Problem description - Can you repeat everything in the listing from the line containing "family: Mythicomyiidae" down to the end, changing "order" to "ordo" and leaving all else as it is?

Material supplied -
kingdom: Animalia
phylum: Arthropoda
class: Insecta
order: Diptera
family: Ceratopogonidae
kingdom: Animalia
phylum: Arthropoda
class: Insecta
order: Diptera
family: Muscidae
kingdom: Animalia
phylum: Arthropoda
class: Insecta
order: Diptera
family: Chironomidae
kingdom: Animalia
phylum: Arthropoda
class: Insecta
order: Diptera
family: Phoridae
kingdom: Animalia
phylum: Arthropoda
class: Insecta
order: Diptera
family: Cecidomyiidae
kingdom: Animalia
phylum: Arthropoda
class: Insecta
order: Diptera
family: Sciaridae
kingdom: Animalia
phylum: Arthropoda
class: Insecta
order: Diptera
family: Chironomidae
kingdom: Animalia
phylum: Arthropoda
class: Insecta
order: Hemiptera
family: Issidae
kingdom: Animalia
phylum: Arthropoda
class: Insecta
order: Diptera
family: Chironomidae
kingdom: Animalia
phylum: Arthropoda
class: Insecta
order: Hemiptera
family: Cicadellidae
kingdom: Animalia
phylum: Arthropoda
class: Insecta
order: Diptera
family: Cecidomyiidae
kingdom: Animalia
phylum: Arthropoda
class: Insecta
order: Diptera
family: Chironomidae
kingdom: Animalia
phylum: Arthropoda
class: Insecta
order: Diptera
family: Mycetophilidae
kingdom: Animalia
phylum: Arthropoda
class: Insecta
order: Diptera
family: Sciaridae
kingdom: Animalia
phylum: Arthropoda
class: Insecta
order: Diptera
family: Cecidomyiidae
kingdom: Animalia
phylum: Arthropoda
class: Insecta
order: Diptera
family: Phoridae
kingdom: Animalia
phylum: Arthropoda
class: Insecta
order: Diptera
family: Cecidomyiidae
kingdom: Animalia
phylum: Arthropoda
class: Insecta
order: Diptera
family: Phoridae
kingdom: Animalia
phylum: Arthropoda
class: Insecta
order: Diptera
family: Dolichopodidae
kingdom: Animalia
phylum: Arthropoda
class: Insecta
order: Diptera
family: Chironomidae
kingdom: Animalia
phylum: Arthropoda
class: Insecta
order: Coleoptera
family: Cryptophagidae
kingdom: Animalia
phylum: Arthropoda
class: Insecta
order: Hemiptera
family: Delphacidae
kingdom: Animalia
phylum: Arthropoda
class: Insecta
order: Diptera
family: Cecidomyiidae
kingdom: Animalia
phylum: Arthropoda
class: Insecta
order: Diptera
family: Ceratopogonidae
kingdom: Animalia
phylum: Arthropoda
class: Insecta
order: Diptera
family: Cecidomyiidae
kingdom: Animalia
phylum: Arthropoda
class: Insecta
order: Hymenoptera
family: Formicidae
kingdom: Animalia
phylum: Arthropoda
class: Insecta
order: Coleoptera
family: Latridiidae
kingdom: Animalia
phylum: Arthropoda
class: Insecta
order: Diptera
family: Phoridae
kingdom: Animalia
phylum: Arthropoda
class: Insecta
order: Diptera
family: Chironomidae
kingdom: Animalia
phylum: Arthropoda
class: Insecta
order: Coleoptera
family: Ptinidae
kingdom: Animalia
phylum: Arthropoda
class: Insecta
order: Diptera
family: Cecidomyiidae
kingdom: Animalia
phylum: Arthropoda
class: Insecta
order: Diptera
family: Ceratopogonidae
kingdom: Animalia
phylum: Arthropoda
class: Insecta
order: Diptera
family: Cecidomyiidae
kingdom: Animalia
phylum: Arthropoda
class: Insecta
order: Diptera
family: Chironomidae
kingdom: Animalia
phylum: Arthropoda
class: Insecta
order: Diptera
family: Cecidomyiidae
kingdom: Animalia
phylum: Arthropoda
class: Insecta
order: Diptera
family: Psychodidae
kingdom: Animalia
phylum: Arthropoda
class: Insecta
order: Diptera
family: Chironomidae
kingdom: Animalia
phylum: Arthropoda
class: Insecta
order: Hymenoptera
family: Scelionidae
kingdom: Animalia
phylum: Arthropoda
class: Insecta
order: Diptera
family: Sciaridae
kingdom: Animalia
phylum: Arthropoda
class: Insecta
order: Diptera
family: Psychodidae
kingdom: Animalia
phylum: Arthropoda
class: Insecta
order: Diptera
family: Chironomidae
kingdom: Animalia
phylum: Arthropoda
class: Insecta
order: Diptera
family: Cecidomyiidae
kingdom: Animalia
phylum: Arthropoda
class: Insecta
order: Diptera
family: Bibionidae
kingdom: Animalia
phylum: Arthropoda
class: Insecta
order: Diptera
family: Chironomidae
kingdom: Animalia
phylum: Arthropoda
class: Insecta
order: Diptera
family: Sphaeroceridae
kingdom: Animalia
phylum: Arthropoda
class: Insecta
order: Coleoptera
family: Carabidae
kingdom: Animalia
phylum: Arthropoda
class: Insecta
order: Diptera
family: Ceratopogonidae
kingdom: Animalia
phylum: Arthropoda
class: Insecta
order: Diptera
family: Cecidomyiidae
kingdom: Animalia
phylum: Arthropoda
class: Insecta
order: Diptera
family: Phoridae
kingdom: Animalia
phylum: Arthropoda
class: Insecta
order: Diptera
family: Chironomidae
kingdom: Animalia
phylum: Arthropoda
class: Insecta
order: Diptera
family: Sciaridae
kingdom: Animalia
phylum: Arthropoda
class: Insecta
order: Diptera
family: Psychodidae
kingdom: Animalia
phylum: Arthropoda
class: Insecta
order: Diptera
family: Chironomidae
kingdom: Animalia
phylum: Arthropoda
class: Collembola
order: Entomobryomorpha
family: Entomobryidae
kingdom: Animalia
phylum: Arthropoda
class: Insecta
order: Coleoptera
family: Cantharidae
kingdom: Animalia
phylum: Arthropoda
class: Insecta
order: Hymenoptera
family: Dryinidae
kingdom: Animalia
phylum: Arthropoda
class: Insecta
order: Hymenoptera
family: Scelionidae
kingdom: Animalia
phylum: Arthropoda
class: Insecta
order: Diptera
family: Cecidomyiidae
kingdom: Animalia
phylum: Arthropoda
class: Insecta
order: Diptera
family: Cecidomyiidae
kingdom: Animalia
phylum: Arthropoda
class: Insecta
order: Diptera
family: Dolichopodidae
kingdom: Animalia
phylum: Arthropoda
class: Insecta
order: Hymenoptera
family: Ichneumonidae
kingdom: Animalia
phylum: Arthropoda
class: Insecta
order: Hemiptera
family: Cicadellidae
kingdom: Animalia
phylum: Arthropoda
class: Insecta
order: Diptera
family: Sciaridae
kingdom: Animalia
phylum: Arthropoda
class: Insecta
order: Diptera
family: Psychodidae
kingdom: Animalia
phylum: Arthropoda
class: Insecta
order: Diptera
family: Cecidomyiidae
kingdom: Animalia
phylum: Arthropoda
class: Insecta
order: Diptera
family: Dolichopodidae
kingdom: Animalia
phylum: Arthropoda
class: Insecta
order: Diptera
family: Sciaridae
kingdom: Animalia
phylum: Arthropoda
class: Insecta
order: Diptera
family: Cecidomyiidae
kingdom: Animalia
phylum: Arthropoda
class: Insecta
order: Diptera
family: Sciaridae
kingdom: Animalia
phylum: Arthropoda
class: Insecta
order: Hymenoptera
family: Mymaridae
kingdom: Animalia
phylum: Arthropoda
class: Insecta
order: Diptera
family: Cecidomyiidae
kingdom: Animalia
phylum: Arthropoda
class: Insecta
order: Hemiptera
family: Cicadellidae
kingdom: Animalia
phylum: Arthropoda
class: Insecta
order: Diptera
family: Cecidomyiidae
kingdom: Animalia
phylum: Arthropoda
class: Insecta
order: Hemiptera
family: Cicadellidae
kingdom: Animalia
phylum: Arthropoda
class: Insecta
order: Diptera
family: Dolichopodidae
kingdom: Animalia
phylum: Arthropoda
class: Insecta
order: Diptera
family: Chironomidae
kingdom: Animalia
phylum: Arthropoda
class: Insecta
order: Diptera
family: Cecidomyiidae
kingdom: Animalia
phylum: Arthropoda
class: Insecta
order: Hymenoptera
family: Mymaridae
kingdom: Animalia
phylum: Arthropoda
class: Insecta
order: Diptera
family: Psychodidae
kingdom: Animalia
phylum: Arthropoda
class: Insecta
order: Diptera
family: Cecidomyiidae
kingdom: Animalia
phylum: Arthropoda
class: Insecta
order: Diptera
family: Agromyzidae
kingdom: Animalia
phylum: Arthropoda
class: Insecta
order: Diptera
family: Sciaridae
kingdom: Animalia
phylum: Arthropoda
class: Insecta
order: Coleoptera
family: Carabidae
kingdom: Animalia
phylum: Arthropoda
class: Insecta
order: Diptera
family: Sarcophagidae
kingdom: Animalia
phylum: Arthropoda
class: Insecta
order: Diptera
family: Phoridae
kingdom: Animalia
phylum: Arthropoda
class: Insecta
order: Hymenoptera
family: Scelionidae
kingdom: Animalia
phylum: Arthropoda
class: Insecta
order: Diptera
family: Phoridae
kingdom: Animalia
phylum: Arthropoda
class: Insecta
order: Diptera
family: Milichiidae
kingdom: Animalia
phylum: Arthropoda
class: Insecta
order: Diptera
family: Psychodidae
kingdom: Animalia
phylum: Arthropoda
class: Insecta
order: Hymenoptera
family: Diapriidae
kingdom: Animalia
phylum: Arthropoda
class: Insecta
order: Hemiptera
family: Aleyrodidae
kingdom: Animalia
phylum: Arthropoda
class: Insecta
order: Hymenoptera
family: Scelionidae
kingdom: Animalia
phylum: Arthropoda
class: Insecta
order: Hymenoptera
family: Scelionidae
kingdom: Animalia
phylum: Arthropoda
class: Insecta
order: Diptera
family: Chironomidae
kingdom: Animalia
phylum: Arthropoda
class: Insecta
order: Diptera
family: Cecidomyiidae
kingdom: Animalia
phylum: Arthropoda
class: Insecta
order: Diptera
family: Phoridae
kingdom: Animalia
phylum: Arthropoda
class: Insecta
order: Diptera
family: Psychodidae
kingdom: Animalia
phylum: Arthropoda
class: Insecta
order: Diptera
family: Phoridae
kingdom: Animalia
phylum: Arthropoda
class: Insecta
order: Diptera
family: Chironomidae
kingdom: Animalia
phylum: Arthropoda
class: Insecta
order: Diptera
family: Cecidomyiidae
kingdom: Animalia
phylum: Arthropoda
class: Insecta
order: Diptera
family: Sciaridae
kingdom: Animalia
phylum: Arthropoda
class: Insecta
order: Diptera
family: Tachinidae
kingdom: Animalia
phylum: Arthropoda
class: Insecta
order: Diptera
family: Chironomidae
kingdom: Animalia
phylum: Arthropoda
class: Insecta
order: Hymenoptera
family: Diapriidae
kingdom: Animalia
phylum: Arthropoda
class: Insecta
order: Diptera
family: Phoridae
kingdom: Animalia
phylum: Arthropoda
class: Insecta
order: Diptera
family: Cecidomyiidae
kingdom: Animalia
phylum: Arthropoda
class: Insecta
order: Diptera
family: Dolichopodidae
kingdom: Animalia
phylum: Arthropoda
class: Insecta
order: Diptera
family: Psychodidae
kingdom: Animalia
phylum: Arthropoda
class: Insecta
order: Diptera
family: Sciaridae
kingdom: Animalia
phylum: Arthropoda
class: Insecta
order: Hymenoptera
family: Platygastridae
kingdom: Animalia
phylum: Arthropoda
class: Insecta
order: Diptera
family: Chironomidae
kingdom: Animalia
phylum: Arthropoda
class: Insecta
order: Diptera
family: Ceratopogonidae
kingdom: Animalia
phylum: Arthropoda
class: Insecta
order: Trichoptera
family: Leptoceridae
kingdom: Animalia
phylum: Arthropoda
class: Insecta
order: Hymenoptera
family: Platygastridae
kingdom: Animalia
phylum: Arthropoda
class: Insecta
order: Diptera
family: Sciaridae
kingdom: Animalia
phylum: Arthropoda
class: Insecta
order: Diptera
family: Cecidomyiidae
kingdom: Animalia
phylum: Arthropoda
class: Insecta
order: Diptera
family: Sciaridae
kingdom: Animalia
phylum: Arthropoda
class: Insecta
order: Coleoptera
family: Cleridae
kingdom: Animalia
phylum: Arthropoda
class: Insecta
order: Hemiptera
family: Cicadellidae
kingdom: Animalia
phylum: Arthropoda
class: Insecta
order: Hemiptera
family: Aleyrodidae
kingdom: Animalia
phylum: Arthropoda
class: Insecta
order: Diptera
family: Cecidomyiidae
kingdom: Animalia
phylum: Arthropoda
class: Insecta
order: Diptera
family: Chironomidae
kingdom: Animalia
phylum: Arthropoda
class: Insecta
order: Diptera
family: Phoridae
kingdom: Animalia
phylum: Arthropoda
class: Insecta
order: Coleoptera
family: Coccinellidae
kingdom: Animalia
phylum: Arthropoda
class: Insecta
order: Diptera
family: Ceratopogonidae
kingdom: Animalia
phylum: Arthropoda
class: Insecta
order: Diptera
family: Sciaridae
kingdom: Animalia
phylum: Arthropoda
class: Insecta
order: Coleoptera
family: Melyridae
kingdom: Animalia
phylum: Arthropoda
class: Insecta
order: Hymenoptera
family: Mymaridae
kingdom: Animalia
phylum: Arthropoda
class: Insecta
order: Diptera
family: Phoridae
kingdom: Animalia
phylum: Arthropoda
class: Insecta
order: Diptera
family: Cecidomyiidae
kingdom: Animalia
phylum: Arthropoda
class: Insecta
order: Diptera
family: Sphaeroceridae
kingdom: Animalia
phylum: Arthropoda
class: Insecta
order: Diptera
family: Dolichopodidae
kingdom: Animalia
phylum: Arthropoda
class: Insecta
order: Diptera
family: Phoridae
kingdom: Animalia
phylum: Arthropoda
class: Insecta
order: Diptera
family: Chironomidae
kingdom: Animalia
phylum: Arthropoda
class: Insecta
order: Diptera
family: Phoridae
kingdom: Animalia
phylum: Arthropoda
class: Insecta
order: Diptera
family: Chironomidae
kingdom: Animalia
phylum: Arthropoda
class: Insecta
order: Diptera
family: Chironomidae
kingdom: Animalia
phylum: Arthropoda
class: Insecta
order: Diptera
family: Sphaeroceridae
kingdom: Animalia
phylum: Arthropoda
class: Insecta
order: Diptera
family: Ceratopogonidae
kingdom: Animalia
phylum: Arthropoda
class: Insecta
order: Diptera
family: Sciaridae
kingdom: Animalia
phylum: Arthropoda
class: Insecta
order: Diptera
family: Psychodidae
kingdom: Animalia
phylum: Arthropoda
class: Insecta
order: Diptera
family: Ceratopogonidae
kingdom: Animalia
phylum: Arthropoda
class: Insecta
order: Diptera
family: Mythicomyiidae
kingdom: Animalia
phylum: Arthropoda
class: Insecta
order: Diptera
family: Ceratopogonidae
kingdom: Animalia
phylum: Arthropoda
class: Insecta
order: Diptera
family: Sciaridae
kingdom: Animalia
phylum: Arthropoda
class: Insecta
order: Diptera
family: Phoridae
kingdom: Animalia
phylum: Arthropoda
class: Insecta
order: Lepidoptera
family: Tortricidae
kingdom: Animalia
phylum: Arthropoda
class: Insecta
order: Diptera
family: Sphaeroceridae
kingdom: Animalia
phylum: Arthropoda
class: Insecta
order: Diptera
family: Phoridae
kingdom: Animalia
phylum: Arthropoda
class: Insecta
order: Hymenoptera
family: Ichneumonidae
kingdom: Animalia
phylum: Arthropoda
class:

Completed task -
family: Mythicomyiidae
kingdom: Animalia
phylum: Arthropoda
class: Insecta
ordo: Diptera
family: Ceratopogonidae
kingdom: Animalia
phylum: Arthropoda
class: Insecta
ordo: Diptera
family: Sciaridae
kingdom: Animalia
phylum: Arthropoda
class: Insecta
ordo: Diptera
family: Phoridae
kingdom: Animalia
phylum: Arthropoda
class: Insecta
ordo: Lepidoptera
family: Tortricidae
kingdom: Animalia
phylum: Arthropoda
class: Insecta
ordo: Diptera
family: Sphaeroceridae
kingdom: Animalia
phylum: Arthropoda
class: Insecta
ordo: Diptera
family: Phoridae
kingdom: Animalia
phylum: Arthropoda
class: Insecta
ordo: Hymenoptera
family: Ichneumonidae
kingdom: Animalia
phylum: Arthropoda
class:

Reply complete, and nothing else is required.